§ **GIVEN RECORDS**
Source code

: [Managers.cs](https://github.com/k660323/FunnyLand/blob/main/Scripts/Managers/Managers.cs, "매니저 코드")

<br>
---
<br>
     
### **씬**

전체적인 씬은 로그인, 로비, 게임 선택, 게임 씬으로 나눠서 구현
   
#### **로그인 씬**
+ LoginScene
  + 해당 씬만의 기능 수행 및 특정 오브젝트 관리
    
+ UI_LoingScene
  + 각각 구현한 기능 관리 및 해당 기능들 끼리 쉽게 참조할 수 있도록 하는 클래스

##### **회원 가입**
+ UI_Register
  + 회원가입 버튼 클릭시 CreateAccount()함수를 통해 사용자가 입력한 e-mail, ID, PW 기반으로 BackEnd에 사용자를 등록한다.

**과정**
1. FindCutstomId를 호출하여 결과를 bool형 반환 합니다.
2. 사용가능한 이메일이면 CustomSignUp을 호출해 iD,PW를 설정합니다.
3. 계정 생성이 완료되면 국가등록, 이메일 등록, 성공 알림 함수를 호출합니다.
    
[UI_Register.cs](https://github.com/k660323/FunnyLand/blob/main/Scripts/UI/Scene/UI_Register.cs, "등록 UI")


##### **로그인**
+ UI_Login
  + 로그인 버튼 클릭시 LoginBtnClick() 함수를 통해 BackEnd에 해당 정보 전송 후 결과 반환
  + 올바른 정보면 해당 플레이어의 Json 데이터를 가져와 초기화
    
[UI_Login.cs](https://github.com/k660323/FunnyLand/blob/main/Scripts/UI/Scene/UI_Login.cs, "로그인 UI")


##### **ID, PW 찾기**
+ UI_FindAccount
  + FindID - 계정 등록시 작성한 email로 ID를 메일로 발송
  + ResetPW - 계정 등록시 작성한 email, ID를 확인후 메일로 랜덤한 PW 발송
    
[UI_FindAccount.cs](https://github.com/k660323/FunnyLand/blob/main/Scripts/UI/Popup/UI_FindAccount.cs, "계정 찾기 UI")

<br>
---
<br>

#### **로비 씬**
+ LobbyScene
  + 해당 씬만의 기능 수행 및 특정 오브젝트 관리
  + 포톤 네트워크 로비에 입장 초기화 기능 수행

§ **TASK DESCRIPTION**
Pull out each line of the material that contains the string "https".

§ **SOLUTION TO THIS EXERCISE**
: [Managers.cs](https://github.com/k660323/FunnyLand/blob/main/Scripts/Managers/Managers.cs, "매니저 코드")
[UI_Register.cs](https://github.com/k660323/FunnyLand/blob/main/Scripts/UI/Scene/UI_Register.cs, "등록 UI")
[UI_Login.cs](https://github.com/k660323/FunnyLand/blob/main/Scripts/UI/Scene/UI_Login.cs, "로그인 UI")
[UI_FindAccount.cs](https://github.com/k660323/FunnyLand/blob/main/Scripts/UI/Popup/UI_FindAccount.cs, "계정 찾기 UI")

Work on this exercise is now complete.